We may grumble that Apache code is written for servers not desktop applications (no conditional invocations of thread.yield() to help GUI responsiveness for example.) And we may grumble that fixes take too long to get distributed for some projects. But it is a wonderful effort. Without it, we just couldn't have adopted Java.

If Java had been standardized, then the Http issue would have come up. And it would undoubtedly have to be resolved in favour of the IETF and W3C standards, but if Sun had particular profiles or extensions that could be justified, they would get reasonable consideration. And if Sun had ultimately said "We cannot accept this standard version of Java" then at least everyone would know clearly that Sun chooses not to conform in this area, as would be their right. However, then it would give customers a bigger footing to say "We only use products that conform to the standard" which then gives a commercial impetus for Sun to conform.

(And if no-one actually cared, that would also be a sign that the conformance was unnecessary and that real life had passed the IETF standard by, which would be instructive too. In which case the relevant ISO committee could start dealing with the relevant IETF or W3C people to figure out a productive next step. )

Steve Loughran
2008-03-27 07:20:44
I think my opinion of standards is up on my submission to Waterfall 2006: 'Standards: The Waterfall at Work':

Either you have spec-first design -which gave us the OSI communications architecture, or you have defacto standardisation of what is in the field. TCP/IP being a good example. Not only does it work, the standardisation gives interoperability, which is a valid reason for using it.

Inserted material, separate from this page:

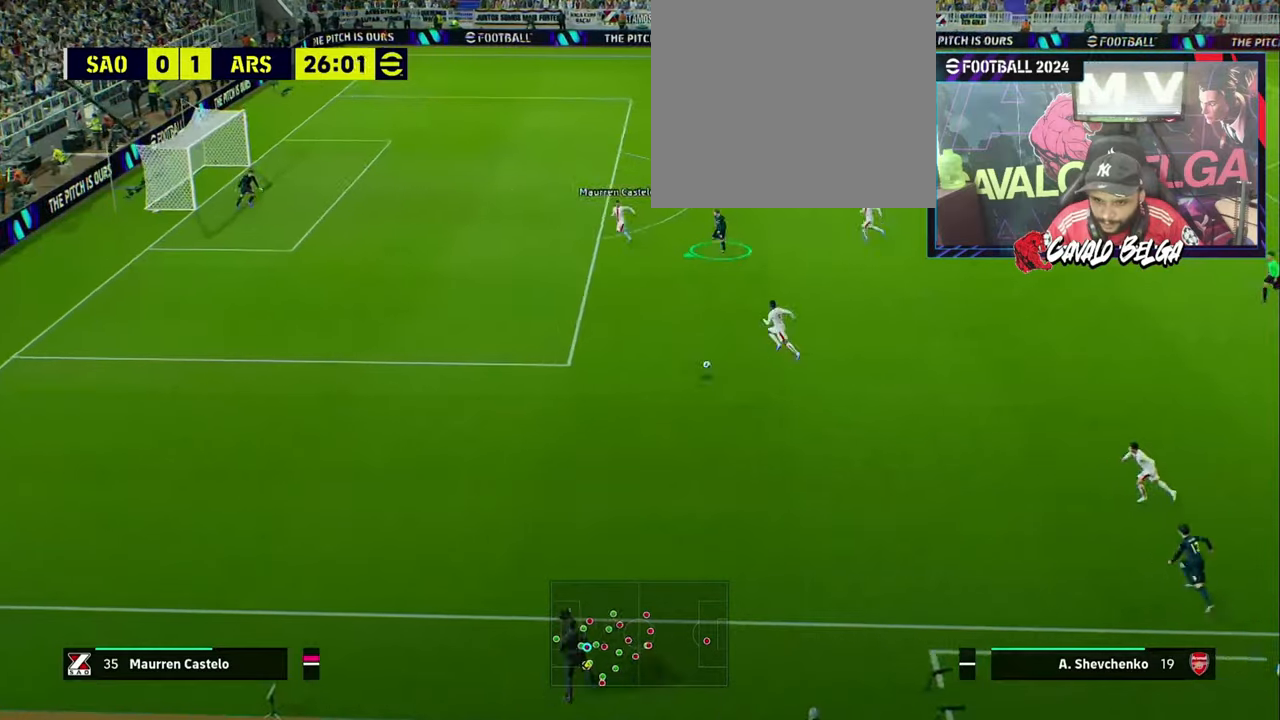
{"buttons": ["CROSS", "L3"], "left_stick": "up-left", "right_stick": "center", "events": [[66, "R1", "up"], [66, "R2", "up"], [333, "left_stick", "up-left"], [500, "CROSS", "down"]]}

Regarding Ant, standardising it would stop us being able to make changes; we'd be less agile. Instead we have a test suite (and apache gump) to keep us on honest. We don't gain anything by improving interop because anyone is already free to reuse our code and our test suite. Its the test suites that define Ant, not the code.

Rick Jelliffe
2008-03-27 07:36:12
Steve: (#3 waterfall)

That conference site is one of my favorites! A constant scream.

I am not sure how the waterfall issue would apply to a standard for Ant though: Ant already exists, so a spec could not be "specify-standardize-implement". And for other systems who want to accept Ant files, why is having a standard any different from any other preexisting source of inspiration, from the waterfall perspective?

For example, an Ant standard would have a good schema. It could be done using ISO Schematron which is a powerful schema language based on Xpaths that allows extensibility and openness in all sorts of ways. (In fact, my company Topologi has an (Java) Ant task for Schematron that we would love to contribute to Ant under any open source license: what is the mechanism for this?) The schema then acts as test for developers.

At SC 34 we have a really active schema group (WG1) which is largely predicated on the notion of test-first development of document systems: that the appropriate schema provides a really workable and practical test. In the case of Schematron, it even has a notion of phases built in, so that you can have a schema that supports incremental development, rollback of functionality (from refactoring) and other useful non-waterfall things.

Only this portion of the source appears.